When I was younger I had never considered a career in nursing, despite a close family member being a senior nurse. It wasn’t for me, or so I thought. A temporary position as a healthcare assistant soon changed my perspective – for the first time I felt as if I was doing something that actually mattered, I was making a difference to peoples’ lives.

A couple of years later, after my children were born, I applied and became a student nurse at Western Isles Campus. Now, three years later, I know it has all been worth it. Yes, the course can be hard work at times, and there were occasions where I had doubts about whether I was doing the right thing, but I can honestly say I have made the correct choice and the training received, including placements in a variety of clinical settings has prepared me for the realities of working as a nurse. As a male nursing student, I was definitely in the minority, even more so given that I am now in my 30s, however, I never felt ostracised or stereotyped at all. It’s lovely to hear feedback from patients telling you that they wish there were more male nurses!

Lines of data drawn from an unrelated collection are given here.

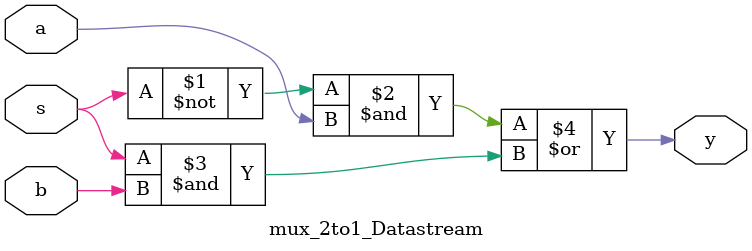
<source format=v>
module mux_2to1_Datastream (a, b, s, y);
    input a, b, s;
    output y;
    assign y = (~s & a) | (s & b);
endmodule
</source>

I wanted to work in the community initially – caring for people in their own homes as an independent practitioner. In years to come I fully intend to take advantage of all learning opportunities available and plan to return to study MSc Advanced Practice.

Nursing is not a career where you can just do your degree and that’s you, it’s continual learning and I want to maintain my relationship with the University of Stirling. It’s not only to fulfil the requirement for learning, but also for my own personal satisfaction as expanded knowledge will allow me to care for my patients more competently.